Information provided Start Marker
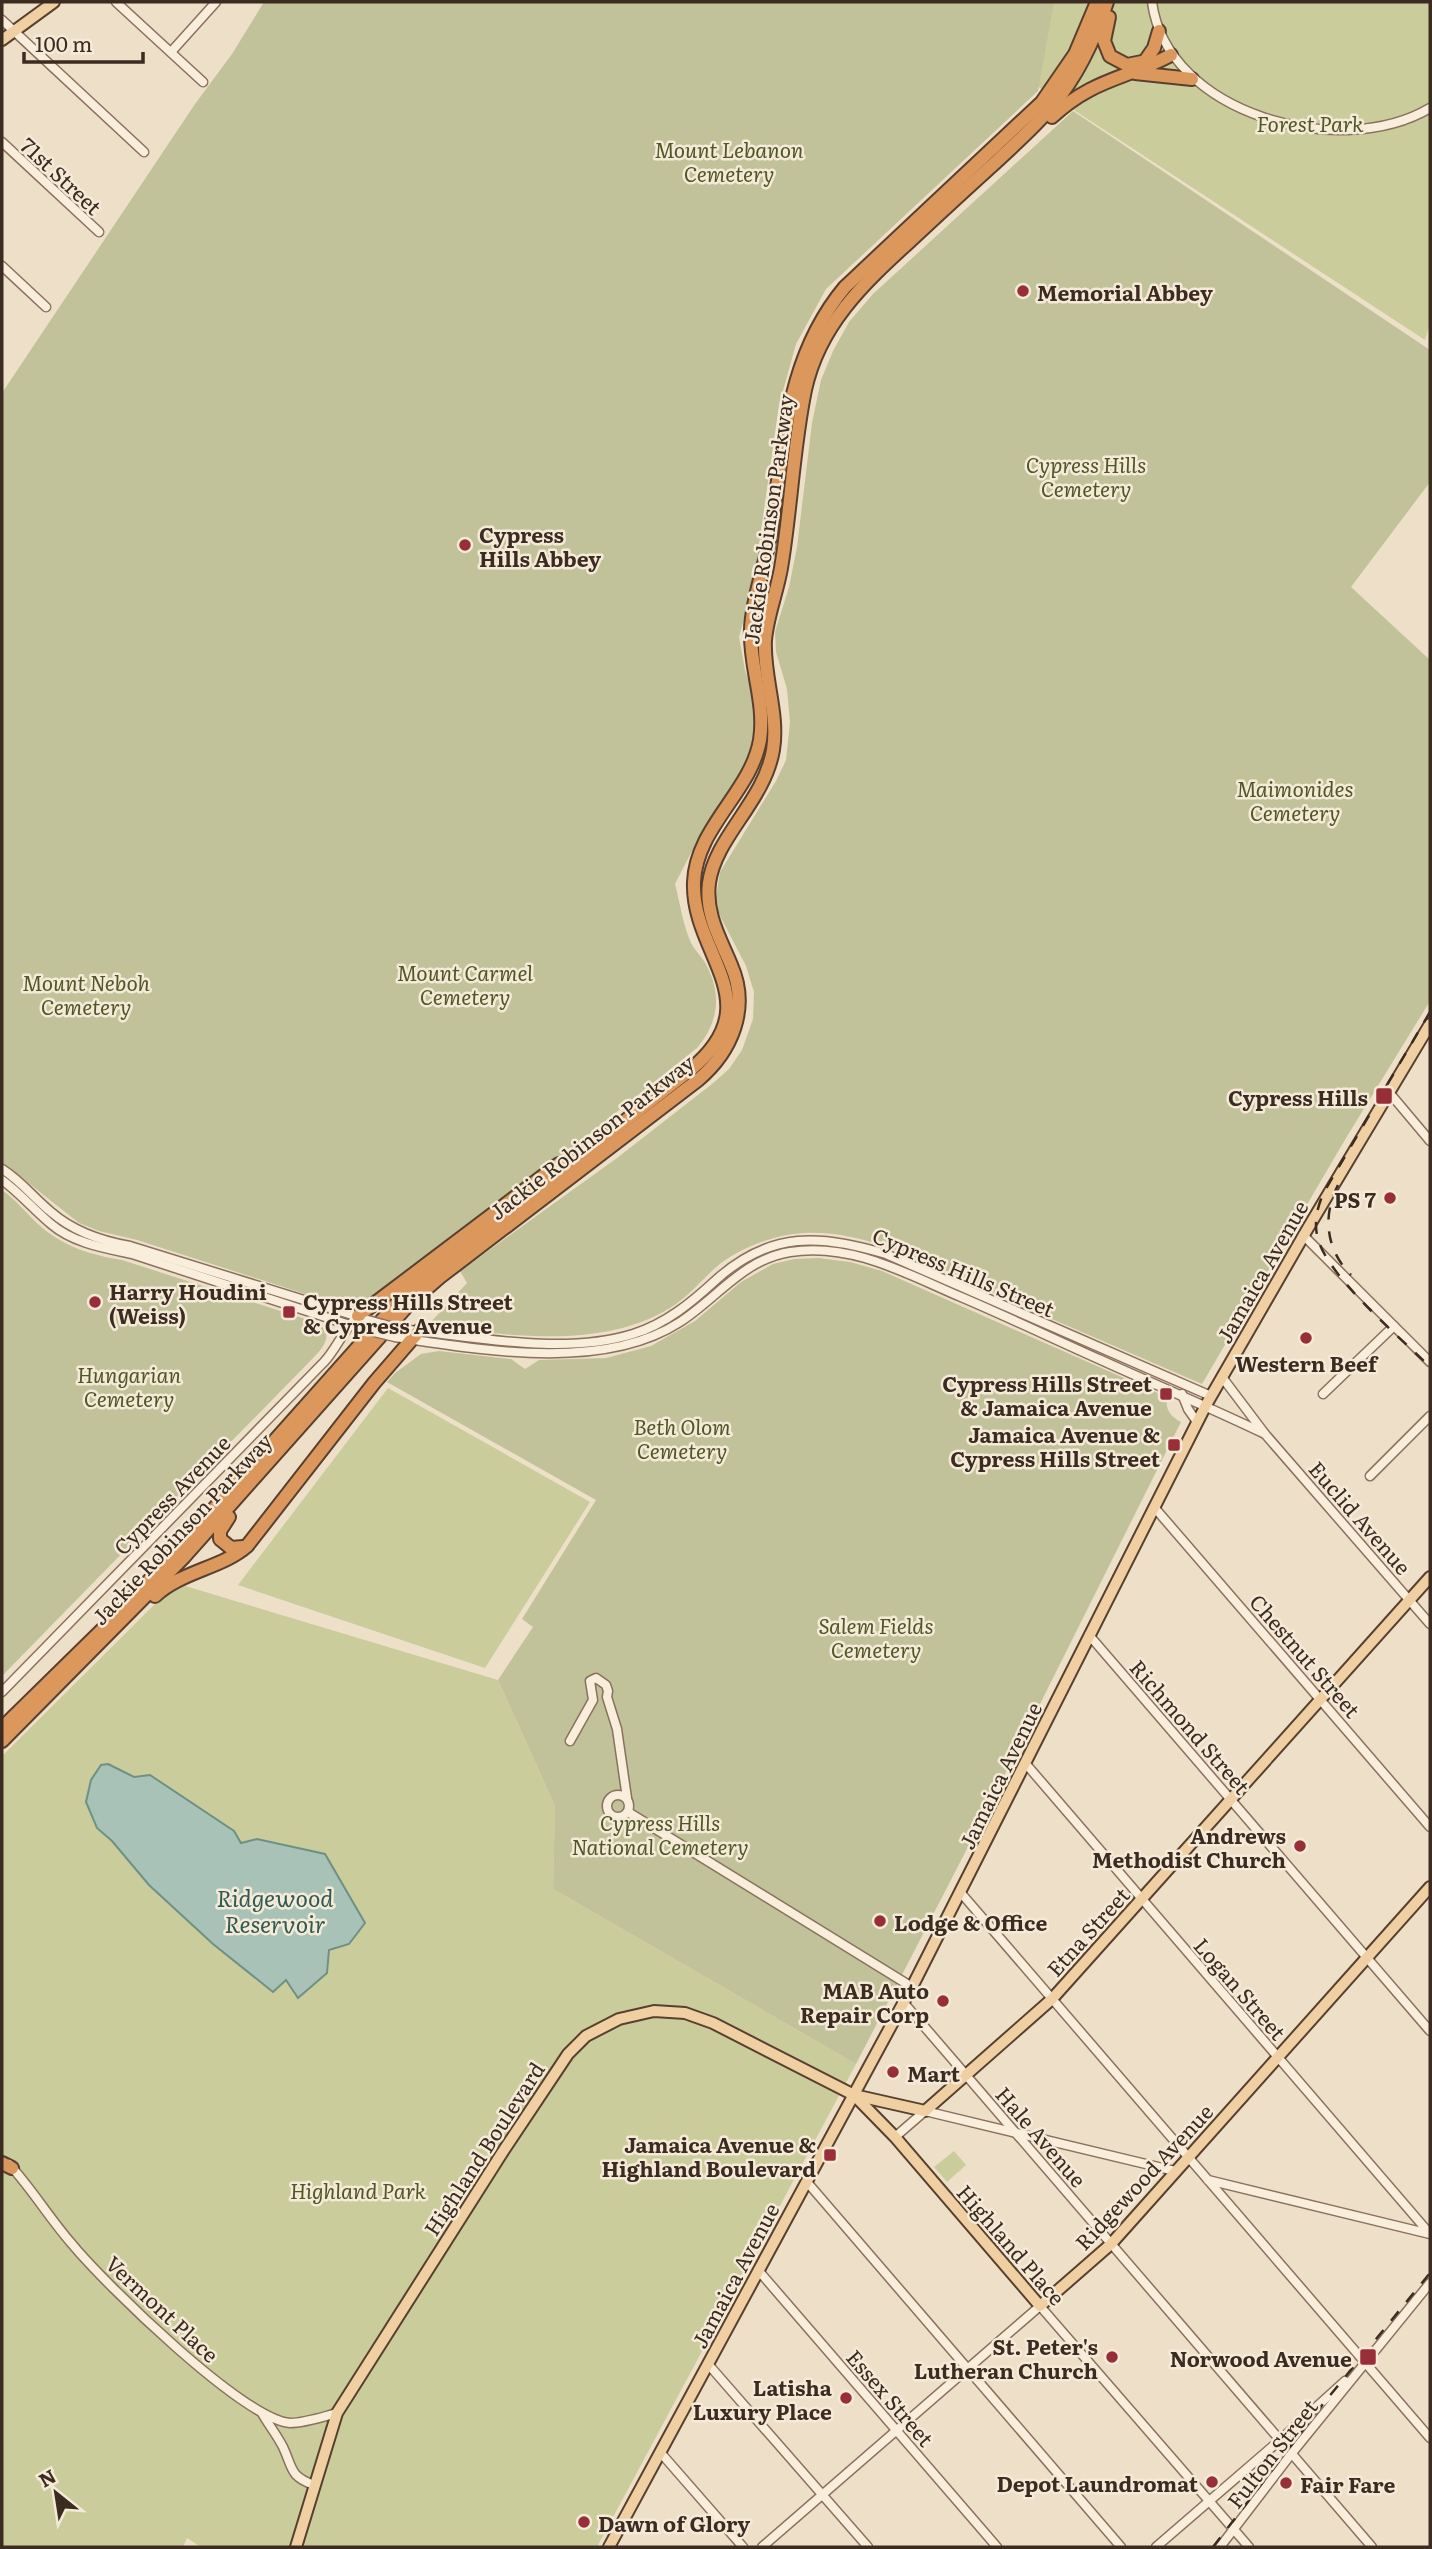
<svg xmlns="http://www.w3.org/2000/svg" width="1432" height="2549" viewBox="0 0 1432 2549" font-family="Literata,serif">
<rect width="100%" height="100%" fill="#eedfc8"/>
<g fill="#cbcc9c">
<polygon points="1051,2 1430,2 1430,323 1425,340 1034,84"/>
<polygon points="388,1388 590,1502 485,1668 238,1585"/>
<polygon points="182,1585 498,1680 555,1806 553,1889 856,2064 597,2547 201,2547 187,2538 183,2547 2,2547 2,1756 155,1604"/>
<polygon points="954,2151 966,2165 947,2182 934,2167"/>
</g>
<g fill="#c1c29a">
<path d="M264 2H1054L1038 91 826 289 796 344 779 405 753 586 739 637 745 670 754 696 755 729 749 760 693 849 675 884C680 903 683 925 691 943 694 949 700 955 704 961 722 991 720 1021 697 1048L544 1170 355 1310 137 1240 99 1231 79 1223 2 1162V393L195 104 232 54Z"/>
<path d="M1073 111 1430 350V482L1351 587 1430 660V1001L1346 1138 1202 1384C1140 1357 1079 1331 1017 1304 955 1276 871 1228 803 1233 773 1235 738 1248 715 1268 702 1280 691 1293 676 1304 609 1350 510 1337 434 1325L430 1323 467 1283 460 1271 617 1158 712 1084 729 1069 742 1050 753 1019 754 992 746 966 718 912 716 896 720 872 776 781 786 760 790 722 787 689 776 652 775 632 789 587 797 547 812 423 821 380 833 351 849 322 873 294Z"/>
<path d="M2 1190C15 1199 26 1213 38 1224 62 1246 90 1255 122 1260L315 1322C333 1331 327 1343 316 1355L2 1676Z"/>
<path d="M818 1258 850 1262 882 1271 1167 1397C1165 1409 1170 1416 1181 1422L986 1812 856 2064 553 1889 555 1806 498 1680 533 1627 522 1619 596 1500 387 1382 395 1373 421 1354 439 1351 511 1359 525 1369 539 1360 606 1358 651 1346 695 1321 741 1282 773 1264 794 1259Z"/>
</g>
<polygon fill="#a9c2b8" stroke="#6f9185" stroke-width="2" points="108,1764 134,1777 150,1775 234,1831 241,1843 257,1839 325,1854 365,1923 349,1944 329,1950 327,1973 298,1998 286,1980 273,1992 213,1944 149,1885 112,1841 97,1828 86,1802 91,1780 101,1765"/>
<g fill="none" stroke-linecap="round" stroke-linejoin="round">
<g stroke="#8a715d" stroke-width="11">
<g id="minor">
<polyline points="116,2 203,82"/>
<path d="M1152 2C1167 115 1341 161 1430 108"/>
<polyline points="2,20 144,152"/>
<polyline points="171,52 216,2"/>
<polyline points="2,142 99,232"/>
<polyline points="2,266 46,307"/>
<polyline points="1388,1091 1430,1141"/>
<path d="M2 1169C21 1181 34 1198 51 1212 74 1232 101 1241 130 1246L362 1318"/>
<path d="M2 1180C20 1193 34 1210 51 1224 73 1243 104 1248 132 1254L362 1329"/>
<polyline points="1303,1235 1430,1362"/>
<path d="M400 1329C472 1336 562 1356 633 1334 666 1324 692 1302 717 1279 771 1231 821 1234 886 1254L1211 1396"/>
<path d="M395 1337C481 1350 603 1372 680 1322 717 1298 744 1259 790 1252 851 1242 907 1274 961 1297 1008 1317 1054 1339 1101 1360 1156 1385 1211 1408 1265 1434"/>
<polyline points="1222,1377 1265,1434 1430,1624"/>
<polyline points="1182,1394 1188,1409 1197,1422"/>
<polyline points="1323,1394 1394,1326"/>
<polyline points="1370,1476 1430,1416"/>
<polyline points="1154,1507 1430,1827"/>
<polyline points="1089,1635 1430,2031"/>
<path d="M2 1692 324 1362C337 1348 343 1330 358 1316"/>
<polyline points="570,1741 593,1700 590,1681 596,1678 606,1685 608,1691 607,1697 617,1729 627,1798"/>
<polyline points="1026,1764 1430,2234"/>
<circle cx="618" cy="1806" r="11"/>
<polyline points="628,1812 912,1987"/>
<polyline points="961,1893 1430,2438"/>
<polyline points="904,2003 1372,2547"/>
<polyline points="895,2137 925,2111 1175,2171"/>
<path d="M9 2164C32 2189 50 2219 72 2244 104 2283 244 2420 290 2423 305 2423 322 2417 337 2413"/>
<polyline points="1208,2180 1430,2234"/>
<polyline points="807,2182 1121,2547"/>
<polyline points="758,2270 997,2547"/>
<polyline points="708,2364 868,2547"/>
<path d="M262 2413C268 2424 277 2435 283 2447 293 2468 289 2476 314 2485"/>
<polyline points="660,2452 743,2547"/>
<polyline points="762,2547 1040,2306 1249,2547"/>
<polyline points="1156,2547 1280,2440 1345,2381"/>
<polyline points="1220,2547 1292,2453 1430,2283"/>
</g>
</g>
<g stroke="#584031" stroke-width="14">
<g id="major">
<polyline points="2,40 54,2"/>
<polyline points="854,2095 895,2137 1040,2306 1111,2244 1430,1887"/>
<polyline points="296,2547 337,2413 502,2153 568,2054 586,2036 619,2019 654,2011 685,2013 713,2023 854,2095 925,2111 1052,1999 1430,1577"/>
<polyline points="609,2547 912,1987 1206,1405 1308,1228 1430,1024"/>
</g>
</g>
<g stroke="#584031" stroke-width="16">
<g id="highway">
<polyline points="1109,17 1104,41 1110,56 1127,65 1142,62"/>
<polyline points="1145,61 1154,48 1159,31"/>
<polyline points="1135,73 1192,79"/>
<path d="M1052 117C1092 79 1126 79 1171 55"/>
<polyline points="358,1316 559,1164"/>
<polyline points="229,1517 220,1531 220,1539 231,1548 243,1547"/>
<path d="M155 1596C182 1571 222 1568 247 1546L374 1383 419 1331"/>
<path d="M2 1728 108 1624 161 1568 407 1292 690 1070C773 1002 691 955 694 882 696 827 751 792 760 740 766 702 749 666 751 629 752 600 764 570 769 541 785 451 783 361 845 287L1042 102 1075 54 1097 2"/>
<path d="M2 1741 184 1557 409 1304 440 1277 698 1080C732 1051 750 1008 731 965 720 938 705 914 709 883 715 837 764 802 773 750 779 713 763 677 765 640 767 616 777 592 781 568 791 509 793 448 805 390 819 325 863 284 910 241 938 215 967 188 996 162 1016 143 1036 126 1053 105 1078 75 1095 38 1107 2"/>
<polyline points="2,2163 12,2168"/>
</g>
</g>
<use href="#minor" stroke="#f9eddc" stroke-width="8"/>
<use href="#major" stroke="#f0d0a2" stroke-width="10"/>
<use href="#highway" stroke="#db975c" stroke-width="12"/>
<g stroke="#3b2b20" stroke-width="2.5" stroke-dasharray="12 12" stroke-linecap="butt">
<path d="M1430 1012 1324 1192C1318 1205 1314 1220 1317 1235 1324 1274 1400 1337 1430 1367"/>
<path d="M1338 1185C1322 1216 1326 1250 1351 1275"/>
<polyline points="1213,2547 1323,2404 1430,2273"/>
</g>
<g stroke="#8a715d" stroke-width="11" stroke-linecap="butt">
<g id="minor-bridge">
<polyline points="368,1320 400,1329"/>
<polyline points="362,1329 395,1337"/>
</g>
</g>
<use href="#minor-bridge" stroke="#f9eddc" stroke-width="8"/>
</g>
<g fill="#982e38" stroke="#f5ead8" stroke-width="2.5">
<circle cx="1023" cy="291" r="7"/>
<circle cx="465" cy="545" r="7"/>
<rect x="1375" y="1087" width="18" height="18" rx="3.5"/>
<circle cx="1390" cy="1198" r="7"/>
<circle cx="95" cy="1302" r="7"/>
<rect x="282" y="1305" width="14" height="14" rx="3.5"/>
<circle cx="1306" cy="1338" r="7"/>
<rect x="1159" y="1387" width="14" height="14" rx="3.5"/>
<rect x="1167" y="1438" width="14" height="14" rx="3.5"/>
<circle cx="1300" cy="1846" r="7"/>
<circle cx="880" cy="1921" r="7"/>
<circle cx="943" cy="2001" r="7"/>
<circle cx="893" cy="2072" r="7"/>
<rect x="823" y="2148" width="14" height="14" rx="3.5"/>
<circle cx="1112" cy="2357" r="7"/>
<rect x="1359" y="2348" width="18" height="18" rx="3.5"/>
<circle cx="846" cy="2398" r="7"/>
<circle cx="1212" cy="2482" r="7"/>
<circle cx="1286" cy="2483" r="7"/>
<circle cx="584" cy="2522" r="7"/>
</g>
<g text-anchor="middle" dominant-baseline="central" stroke-width="5" stroke-linejoin="round" paint-order="stroke">
<g font-size="21" font-style="italic" fill="#4f5727" stroke="#f5ead8">
<text x="1310" y="122">Forest Park</text>
<text x="729" y="148">Mount Lebanon<tspan x="729" dy="24">Cemetery</tspan></text>
<text x="1086" y="463">Cypress Hills<tspan x="1086" dy="24">Cemetery</tspan></text>
<text x="1295" y="787">Maimonides<tspan x="1295" dy="24">Cemetery</tspan></text>
<text x="465" y="971">Mount Carmel<tspan x="465" dy="24">Cemetery</tspan></text>
<text x="86" y="981">Mount Neboh<tspan x="86" dy="24">Cemetery</tspan></text>
<text x="129" y="1373">Hungarian<tspan x="129" dy="24">Cemetery</tspan></text>
<text x="682" y="1425">Beth Olom<tspan x="682" dy="24">Cemetery</tspan></text>
<text x="876" y="1624">Salem Fields<tspan x="876" dy="24">Cemetery</tspan></text>
<text x="660" y="1821">Cypress Hills<tspan x="660" dy="24">National Cemetery</tspan></text>
<text x="358" y="2189">Highland Park</text>
</g>
<g font-size="21" fill="#3b2b20" stroke="#f5ead8">
<text transform="translate(62 175) rotate(43)">71st Street</text>
<text transform="translate(767 519) rotate(-82)">Jackie Robinson Parkway</text>
<text transform="translate(591 1136) rotate(-38)">Jackie Robinson Parkway</text>
<text transform="translate(964 1271) rotate(23)">Cypress Hills Street</text>
<text transform="translate(1261 1271) rotate(-60)">Jamaica Avenue</text>
<text transform="translate(171 1494) rotate(-46)">Cypress Avenue</text>
<text transform="translate(1361 1517) rotate(49)">Euclid Avenue</text>
<text transform="translate(181 1528) rotate(-47)">Jackie Robinson Parkway</text>
<text transform="translate(1306 1655) rotate(49)">Chestnut Street</text>
<text transform="translate(1191 1726) rotate(49)">Richmond Street</text>
<text transform="translate(999 1775) rotate(-64)">Jamaica Avenue</text>
<text transform="translate(1087 1931) rotate(-48)">Etna Street</text>
<text transform="translate(1241 1988) rotate(49)">Logan Street</text>
<text transform="translate(1042 2136) rotate(49)">Hale Avenue</text>
<text transform="translate(483 2148) rotate(-57)">Highland Boulevard</text>
<text transform="translate(1143 2176) rotate(-47)">Ridgewood Avenue</text>
<text transform="translate(1012 2244) rotate(49)">Highland Place</text>
<text transform="translate(734 2275) rotate(-62)">Jamaica Avenue</text>
<text transform="translate(163 2308) rotate(43)">Vermont Place</text>
<text transform="translate(891 2397) rotate(49)">Essex Street</text>
<text transform="translate(1271 2453) rotate(-52)">Fulton Street</text>
</g>
<g font-size="21" font-weight="bold" fill="#3b2b20" stroke="#f5ead8" text-anchor="end">
<text x="1037" y="291" text-anchor="start">Memorial Abbey</text>
<text x="479" y="533" text-anchor="start">Cypress<tspan x="479" dy="24">Hills Abbey</tspan></text>
<text x="1368" y="1096">Cypress Hills</text>
<text x="1376" y="1198">PS 7</text>
<text x="109" y="1290" text-anchor="start">Harry Houdini<tspan x="109" dy="24">(Weiss)</tspan></text>
<text x="303" y="1300" text-anchor="start">Cypress Hills Street<tspan x="303" dy="24">&amp; Cypress Avenue</tspan></text>
<text x="1306" y="1362" text-anchor="middle">Western Beef</text>
<text x="1152" y="1382">Cypress Hills Street<tspan x="1152" dy="24">&amp; Jamaica Avenue</tspan></text>
<text x="1160" y="1433">Jamaica Avenue &amp;<tspan x="1160" dy="24">Cypress Hills Street</tspan></text>
<text x="1286" y="1834">Andrews<tspan x="1286" dy="24">Methodist Church</tspan></text>
<text x="894" y="1921" text-anchor="start">Lodge &amp; Office</text>
<text x="929" y="1989">MAB Auto<tspan x="929" dy="24">Repair Corp</tspan></text>
<text x="907" y="2072" text-anchor="start">Mart</text>
<text x="816" y="2143">Jamaica Avenue &amp;<tspan x="816" dy="24">Highland Boulevard</tspan></text>
<text x="1098" y="2345">St. Peter's<tspan x="1098" dy="24">Lutheran Church</tspan></text>
<text x="1352" y="2357">Norwood Avenue</text>
<text x="832" y="2386">Latisha<tspan x="832" dy="24">Luxury Place</tspan></text>
<text x="1198" y="2482">Depot Laundromat</text>
<text x="1300" y="2483" text-anchor="start">Fair Fare</text>
<text x="598" y="2522" text-anchor="start">Dawn of Glory</text>
</g>
<g font-size="23" font-style="italic" fill="#305a54" stroke="#f5ead8">
<text x="275" y="1897">Ridgewood<tspan x="275" dy="26">Reservoir</tspan></text>
</g>
</g>
<rect width="1432" height="2549" fill="none" stroke="#3b2b20" stroke-width="7"/>
<g transform="translate(56 2493) rotate(330)" stroke="#f5ead8" stroke-width="5" paint-order="stroke">
<path d="M0-5L12 26L0 18L-12 26Z" fill="#3b2b20"/>
<text y="-10" font-size="19" font-weight="bold" text-anchor="middle" fill="#3b2b20">N</text>
</g>
<path d="M24 52v10h119v-10" fill="none" stroke="#3b2b20" stroke-width="3.5"/>
<text x="35" y="52" font-size="21" fill="#3b2b20" stroke="#f5ead8" stroke-width="5" paint-order="stroke">100 m</text>
</svg>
Information provided End Marker
> [Action item]: Report only how many lines in the records contain the word "bridge".

> [Response for this exercise]: 2